Two well-intentioned gentlemen, Stuart and Eric, want to open a restaurant, and need to form a business entity to do so. Eric says that his lawyer, Adam, can set up an LLC and draft the operating agreement. Stuart agrees, perhaps because Adam’s law firm represents him on other matters, and meets Lawyer Adam to sign the operating agreement.
You can guess what happens next. Stuart becomes unhappy with the restaurant’s business operations, and sues Eric and the LLC for breach of contract, breach of fiduciary duty, and an accounting. Stuart wants to depose Lawyer Adam, but Adam, citing the attorney–client privilege, refuses to testify about his communications with Eric regarding preparation of the operating agreement.
Several issues arise. Who is Lawyer Adam’s client—Eric? Stuart? The LLC? All of the above? Does the privilege for Adam’s communications with Eric preclude disclosure to Stuart? What level of proof is necessary to establish the privilege elements? The court’s decision in Hinerman v. The Grill on Twenty-First, LLC, 2018 WL 2230763 (Ohio Ct. App. May 11, 2018), available here, answers these questions. Let’s dissect the opinion, and heed its lessons.
The joint–client doctrine applies to situations where one lawyer, or one law firm, represents two or more clients on a matter of common interest. The doctrine holds that the attorney–client privilege protects communications between the multiple clients and the lawyer from disclosure to third parties, but does not protect those communications if the co-clients later become adverse to one another. For those interested, this post discusses the doctrine’s contrast with the common–interest doctrine.
Some courts describe the doctrine as a simple application of the attorney–client privilege—the privilege covers client–lawyer communications irrespective of the number of clients. The privilege does not apply to client–lawyer communications when sought by a co-client because those communications are inherently not confidential. Plus, a lawyer has an ethical duty to convey information to her client, see, e.g., Model Rule 1.4, which certainly includes information received from a co-client.
Other courts, including Ohio’s, describe the joint–client doctrine as an exception to the attorney–client privilege, labeling it a “joint-representation exception.” As the Hinerman court stated, this exception “provides that a client of an attorney cannot invoke the privilege in litigation against a co-client.”
Whether a straightforward privilege application or an exception, the maxim is clear: the privilege does not protect joint clients’ communications with their common lawyer when they later become adverse.
The privilege issue in Hinerman, therefore, hinged on whether Lawyer Adam had a lawyer–client relationship with Stuart such that Eric and Stuart were Adam’s joint clients. If not, the privilege applies; if so, no privilege exists.
Ohio’s test for determining a lawyer–client relationship contains subjective and objective components. Subjectively, what did the putative client believe and, objectively, was that belief reasonable based on the surrounding circumstances?

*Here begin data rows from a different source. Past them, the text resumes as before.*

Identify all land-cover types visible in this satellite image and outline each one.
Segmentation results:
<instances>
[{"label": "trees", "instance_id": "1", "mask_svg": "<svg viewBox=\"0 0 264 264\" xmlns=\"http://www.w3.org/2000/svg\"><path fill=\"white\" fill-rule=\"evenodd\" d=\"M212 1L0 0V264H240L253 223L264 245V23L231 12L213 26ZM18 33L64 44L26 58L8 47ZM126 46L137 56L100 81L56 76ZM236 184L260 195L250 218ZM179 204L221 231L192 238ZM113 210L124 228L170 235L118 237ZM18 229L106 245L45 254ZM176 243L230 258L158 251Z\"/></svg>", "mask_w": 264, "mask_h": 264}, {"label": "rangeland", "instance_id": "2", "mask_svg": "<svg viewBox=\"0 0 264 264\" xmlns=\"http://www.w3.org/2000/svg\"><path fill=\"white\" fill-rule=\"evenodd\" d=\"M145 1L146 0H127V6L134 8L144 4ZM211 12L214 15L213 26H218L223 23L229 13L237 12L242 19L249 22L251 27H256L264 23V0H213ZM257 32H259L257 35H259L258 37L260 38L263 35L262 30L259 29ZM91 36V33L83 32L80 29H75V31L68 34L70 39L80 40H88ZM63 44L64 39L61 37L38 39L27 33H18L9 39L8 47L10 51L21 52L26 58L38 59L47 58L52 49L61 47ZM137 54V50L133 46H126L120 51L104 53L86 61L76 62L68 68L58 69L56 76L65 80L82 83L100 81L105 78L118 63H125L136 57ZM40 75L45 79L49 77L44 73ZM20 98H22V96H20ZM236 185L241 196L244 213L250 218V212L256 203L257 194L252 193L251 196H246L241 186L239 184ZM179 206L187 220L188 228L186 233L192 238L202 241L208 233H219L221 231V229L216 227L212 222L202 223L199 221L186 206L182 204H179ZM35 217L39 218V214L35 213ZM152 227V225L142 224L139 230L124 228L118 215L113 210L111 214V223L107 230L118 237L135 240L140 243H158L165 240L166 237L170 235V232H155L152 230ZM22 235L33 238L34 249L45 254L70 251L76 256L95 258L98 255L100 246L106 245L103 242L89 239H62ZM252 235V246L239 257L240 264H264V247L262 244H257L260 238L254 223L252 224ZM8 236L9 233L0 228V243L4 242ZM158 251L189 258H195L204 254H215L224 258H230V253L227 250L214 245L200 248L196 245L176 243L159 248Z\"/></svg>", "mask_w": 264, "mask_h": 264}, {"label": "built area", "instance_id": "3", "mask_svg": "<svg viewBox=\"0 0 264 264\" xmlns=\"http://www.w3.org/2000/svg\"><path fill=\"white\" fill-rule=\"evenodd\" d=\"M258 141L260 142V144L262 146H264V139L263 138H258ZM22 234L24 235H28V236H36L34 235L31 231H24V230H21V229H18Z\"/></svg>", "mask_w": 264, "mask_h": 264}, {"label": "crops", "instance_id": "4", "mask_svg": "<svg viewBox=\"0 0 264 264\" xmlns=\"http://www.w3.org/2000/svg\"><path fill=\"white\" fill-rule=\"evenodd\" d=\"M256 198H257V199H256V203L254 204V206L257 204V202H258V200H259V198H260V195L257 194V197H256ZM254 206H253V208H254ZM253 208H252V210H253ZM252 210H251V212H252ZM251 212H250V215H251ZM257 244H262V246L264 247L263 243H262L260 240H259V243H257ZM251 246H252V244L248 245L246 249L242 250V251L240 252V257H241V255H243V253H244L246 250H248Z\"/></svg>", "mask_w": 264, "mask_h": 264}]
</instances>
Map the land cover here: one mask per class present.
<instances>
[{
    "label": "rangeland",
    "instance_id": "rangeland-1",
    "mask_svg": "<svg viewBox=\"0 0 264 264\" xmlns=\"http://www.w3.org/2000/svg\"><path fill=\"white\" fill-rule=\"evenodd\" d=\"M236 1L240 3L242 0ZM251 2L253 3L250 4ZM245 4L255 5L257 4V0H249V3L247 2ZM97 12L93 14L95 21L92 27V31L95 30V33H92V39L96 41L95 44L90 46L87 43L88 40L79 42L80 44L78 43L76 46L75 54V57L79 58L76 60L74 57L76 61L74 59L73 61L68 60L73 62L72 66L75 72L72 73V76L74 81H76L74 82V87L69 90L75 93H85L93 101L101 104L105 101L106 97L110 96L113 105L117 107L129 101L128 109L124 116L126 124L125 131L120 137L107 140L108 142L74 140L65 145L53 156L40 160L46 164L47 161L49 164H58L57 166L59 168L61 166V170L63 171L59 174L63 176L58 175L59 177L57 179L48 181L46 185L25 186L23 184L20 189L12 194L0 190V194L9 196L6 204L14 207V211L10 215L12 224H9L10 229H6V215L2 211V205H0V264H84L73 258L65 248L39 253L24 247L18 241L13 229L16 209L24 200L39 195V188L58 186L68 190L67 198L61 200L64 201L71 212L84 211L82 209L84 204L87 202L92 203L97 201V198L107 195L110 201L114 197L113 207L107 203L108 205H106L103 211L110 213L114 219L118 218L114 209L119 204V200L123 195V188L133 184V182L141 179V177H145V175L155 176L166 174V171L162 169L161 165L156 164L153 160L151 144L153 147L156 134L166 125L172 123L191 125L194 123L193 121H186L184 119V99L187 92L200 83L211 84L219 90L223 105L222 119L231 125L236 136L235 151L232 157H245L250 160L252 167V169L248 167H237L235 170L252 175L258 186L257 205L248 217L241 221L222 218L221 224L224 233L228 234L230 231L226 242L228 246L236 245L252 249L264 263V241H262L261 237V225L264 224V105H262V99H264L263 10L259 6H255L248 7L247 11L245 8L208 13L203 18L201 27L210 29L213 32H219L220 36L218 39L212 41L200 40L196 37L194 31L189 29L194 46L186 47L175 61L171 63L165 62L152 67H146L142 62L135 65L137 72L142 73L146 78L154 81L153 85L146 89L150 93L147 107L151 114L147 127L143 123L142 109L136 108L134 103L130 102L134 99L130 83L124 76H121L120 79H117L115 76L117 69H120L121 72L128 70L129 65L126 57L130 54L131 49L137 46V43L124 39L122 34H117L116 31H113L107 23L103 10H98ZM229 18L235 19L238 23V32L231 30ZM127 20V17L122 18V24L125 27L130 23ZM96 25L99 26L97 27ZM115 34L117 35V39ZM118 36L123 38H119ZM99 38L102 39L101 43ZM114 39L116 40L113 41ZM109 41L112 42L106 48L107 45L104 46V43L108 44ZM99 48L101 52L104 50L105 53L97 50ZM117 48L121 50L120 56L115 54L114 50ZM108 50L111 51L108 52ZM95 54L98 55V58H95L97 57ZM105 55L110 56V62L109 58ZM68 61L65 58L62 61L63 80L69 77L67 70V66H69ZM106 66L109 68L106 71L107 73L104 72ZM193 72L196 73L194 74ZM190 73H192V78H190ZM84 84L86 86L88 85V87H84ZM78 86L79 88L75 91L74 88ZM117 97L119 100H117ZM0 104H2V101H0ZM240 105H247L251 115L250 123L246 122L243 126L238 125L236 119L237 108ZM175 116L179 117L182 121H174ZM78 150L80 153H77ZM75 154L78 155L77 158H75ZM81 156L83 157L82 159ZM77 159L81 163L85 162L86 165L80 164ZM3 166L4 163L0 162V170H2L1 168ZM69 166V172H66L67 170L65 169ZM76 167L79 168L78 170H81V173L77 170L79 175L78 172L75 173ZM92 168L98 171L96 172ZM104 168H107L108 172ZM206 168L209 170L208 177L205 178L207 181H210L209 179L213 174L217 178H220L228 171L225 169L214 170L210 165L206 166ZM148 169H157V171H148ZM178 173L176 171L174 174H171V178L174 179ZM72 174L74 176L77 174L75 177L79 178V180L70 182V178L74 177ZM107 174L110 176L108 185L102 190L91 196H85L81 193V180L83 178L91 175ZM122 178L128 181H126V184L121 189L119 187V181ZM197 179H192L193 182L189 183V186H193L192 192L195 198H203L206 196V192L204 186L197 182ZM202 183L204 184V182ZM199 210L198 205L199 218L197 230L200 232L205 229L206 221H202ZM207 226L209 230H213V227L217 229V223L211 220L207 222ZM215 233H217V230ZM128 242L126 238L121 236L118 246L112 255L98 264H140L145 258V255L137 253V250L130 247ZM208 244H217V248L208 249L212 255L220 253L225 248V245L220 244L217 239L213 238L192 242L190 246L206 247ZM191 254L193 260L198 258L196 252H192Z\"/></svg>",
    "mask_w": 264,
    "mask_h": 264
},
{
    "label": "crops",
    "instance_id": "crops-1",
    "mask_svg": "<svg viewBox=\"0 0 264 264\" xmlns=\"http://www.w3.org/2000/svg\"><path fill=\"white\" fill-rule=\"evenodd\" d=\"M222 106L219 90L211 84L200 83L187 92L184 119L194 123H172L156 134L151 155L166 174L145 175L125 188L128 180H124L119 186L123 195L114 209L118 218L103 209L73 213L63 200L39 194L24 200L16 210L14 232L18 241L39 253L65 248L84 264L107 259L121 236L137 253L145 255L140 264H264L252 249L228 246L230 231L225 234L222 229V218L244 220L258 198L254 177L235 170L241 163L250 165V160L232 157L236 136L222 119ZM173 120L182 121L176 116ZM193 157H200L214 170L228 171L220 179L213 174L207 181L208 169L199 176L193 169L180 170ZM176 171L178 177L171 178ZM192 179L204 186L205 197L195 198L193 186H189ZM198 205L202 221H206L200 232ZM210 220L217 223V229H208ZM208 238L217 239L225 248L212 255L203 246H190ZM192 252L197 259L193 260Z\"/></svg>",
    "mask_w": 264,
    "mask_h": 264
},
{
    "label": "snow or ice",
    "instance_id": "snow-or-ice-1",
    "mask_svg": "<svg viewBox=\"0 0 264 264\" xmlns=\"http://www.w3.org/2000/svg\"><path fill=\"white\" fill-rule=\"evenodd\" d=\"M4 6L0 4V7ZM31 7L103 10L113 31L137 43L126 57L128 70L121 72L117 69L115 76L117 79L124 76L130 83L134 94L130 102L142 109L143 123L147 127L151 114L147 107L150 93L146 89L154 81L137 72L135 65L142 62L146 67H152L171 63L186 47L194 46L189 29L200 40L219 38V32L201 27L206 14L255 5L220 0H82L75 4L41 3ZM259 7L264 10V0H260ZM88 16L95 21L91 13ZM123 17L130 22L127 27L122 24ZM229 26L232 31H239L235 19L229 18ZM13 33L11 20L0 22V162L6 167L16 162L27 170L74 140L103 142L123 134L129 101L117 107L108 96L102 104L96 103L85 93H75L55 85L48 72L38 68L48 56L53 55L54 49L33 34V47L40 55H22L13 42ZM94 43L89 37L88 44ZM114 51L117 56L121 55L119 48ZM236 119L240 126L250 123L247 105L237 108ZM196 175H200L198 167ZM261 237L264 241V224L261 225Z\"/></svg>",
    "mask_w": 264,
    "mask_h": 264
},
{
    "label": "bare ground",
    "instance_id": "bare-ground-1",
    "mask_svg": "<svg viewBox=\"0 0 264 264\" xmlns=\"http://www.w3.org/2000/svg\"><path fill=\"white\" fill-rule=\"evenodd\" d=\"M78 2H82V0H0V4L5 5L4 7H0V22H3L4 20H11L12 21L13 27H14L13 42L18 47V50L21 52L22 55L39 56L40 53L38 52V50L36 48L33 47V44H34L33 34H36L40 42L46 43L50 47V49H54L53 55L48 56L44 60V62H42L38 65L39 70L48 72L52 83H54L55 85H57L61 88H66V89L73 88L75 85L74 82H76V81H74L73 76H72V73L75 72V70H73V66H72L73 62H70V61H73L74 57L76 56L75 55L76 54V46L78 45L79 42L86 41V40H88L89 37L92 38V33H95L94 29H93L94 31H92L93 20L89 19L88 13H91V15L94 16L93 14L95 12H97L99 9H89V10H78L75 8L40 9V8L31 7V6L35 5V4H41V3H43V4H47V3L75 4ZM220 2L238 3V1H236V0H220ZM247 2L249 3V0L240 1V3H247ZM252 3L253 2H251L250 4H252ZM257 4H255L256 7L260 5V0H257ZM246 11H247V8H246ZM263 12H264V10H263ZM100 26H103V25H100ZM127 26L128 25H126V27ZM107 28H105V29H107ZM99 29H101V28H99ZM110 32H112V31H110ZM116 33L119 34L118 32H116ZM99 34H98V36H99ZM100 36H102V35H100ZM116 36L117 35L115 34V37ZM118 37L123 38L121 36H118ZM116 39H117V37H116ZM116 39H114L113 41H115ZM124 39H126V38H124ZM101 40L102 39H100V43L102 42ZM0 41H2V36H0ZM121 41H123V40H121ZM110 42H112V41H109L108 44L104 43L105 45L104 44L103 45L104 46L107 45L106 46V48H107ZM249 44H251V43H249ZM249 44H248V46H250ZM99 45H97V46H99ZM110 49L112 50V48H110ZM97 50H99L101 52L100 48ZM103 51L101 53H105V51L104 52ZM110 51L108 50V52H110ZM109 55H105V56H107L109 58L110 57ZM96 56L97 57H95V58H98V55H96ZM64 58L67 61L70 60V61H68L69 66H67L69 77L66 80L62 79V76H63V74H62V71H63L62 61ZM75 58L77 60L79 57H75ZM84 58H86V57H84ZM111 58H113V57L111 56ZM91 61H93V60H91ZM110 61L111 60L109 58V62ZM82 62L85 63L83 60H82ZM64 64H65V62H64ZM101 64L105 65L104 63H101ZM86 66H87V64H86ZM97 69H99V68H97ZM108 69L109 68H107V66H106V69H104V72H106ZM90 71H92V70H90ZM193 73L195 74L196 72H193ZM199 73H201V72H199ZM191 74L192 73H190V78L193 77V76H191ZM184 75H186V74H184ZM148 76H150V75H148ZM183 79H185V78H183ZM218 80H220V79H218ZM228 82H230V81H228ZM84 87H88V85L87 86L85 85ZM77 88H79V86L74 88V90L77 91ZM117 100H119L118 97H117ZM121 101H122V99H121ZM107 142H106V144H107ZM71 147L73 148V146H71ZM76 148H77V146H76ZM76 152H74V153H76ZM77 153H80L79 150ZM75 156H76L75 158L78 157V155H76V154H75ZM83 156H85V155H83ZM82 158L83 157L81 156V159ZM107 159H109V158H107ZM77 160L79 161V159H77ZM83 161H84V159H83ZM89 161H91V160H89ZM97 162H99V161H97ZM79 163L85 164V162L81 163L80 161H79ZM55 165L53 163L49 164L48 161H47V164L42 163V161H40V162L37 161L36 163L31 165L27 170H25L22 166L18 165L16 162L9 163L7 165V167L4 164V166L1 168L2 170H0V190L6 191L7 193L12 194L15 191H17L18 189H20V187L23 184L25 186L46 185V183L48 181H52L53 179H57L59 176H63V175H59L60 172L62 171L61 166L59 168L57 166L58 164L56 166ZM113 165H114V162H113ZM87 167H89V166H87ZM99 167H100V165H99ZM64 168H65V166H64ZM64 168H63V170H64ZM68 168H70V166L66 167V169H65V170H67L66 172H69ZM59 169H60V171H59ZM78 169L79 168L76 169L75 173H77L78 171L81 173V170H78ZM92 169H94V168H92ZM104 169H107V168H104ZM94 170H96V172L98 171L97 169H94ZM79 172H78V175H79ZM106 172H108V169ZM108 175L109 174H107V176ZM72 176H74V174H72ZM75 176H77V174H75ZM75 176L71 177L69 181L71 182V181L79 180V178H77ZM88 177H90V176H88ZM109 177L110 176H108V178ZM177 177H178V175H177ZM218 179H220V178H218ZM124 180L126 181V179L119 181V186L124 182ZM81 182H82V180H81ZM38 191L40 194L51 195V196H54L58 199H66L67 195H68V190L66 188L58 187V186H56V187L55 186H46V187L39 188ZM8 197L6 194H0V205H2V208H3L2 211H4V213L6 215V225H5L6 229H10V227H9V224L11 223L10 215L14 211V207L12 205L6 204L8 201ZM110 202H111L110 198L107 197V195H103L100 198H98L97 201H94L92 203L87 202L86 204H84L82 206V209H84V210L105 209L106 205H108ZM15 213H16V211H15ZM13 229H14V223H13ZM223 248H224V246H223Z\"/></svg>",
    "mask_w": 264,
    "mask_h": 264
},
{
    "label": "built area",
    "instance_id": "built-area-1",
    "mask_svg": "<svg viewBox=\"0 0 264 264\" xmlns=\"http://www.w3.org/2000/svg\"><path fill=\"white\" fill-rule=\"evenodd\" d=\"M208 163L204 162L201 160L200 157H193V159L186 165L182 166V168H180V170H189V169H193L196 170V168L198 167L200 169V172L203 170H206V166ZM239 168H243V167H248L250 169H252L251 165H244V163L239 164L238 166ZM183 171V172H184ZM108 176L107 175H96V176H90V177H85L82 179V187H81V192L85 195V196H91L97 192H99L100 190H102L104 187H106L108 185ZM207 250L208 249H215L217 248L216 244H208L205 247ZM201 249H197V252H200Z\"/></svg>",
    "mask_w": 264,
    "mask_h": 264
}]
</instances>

Stuart submitted a detailed affidavit swearing that Eric said he found Lawyer Adam to draft “our” operating agreements, that he met with Lawyer Adam, and that Lawyer Adam “never advised me that he was representing Eric … only and he never advised me that I should consult my own lawyer.”
Stuart met the subjective part.
Lawyer Adam’s affidavit provided that he only represented Eric, but this contradicted his deposition testimony, where he said he represented the LLC and the members. As he put it, his clients were, “I guess, Eric, Stu and there’s two LLCs.” Lawyer Adam also said that, “as a matter of law,” he represented Stuart but his interaction with Stuart was “limited.”
Stuart met the objective part.
The court easily found a lawyer–client relationship and, applying the “joint-representation exception,” rejected Lawyer Adam’s privilege assertion and ordered him to testify.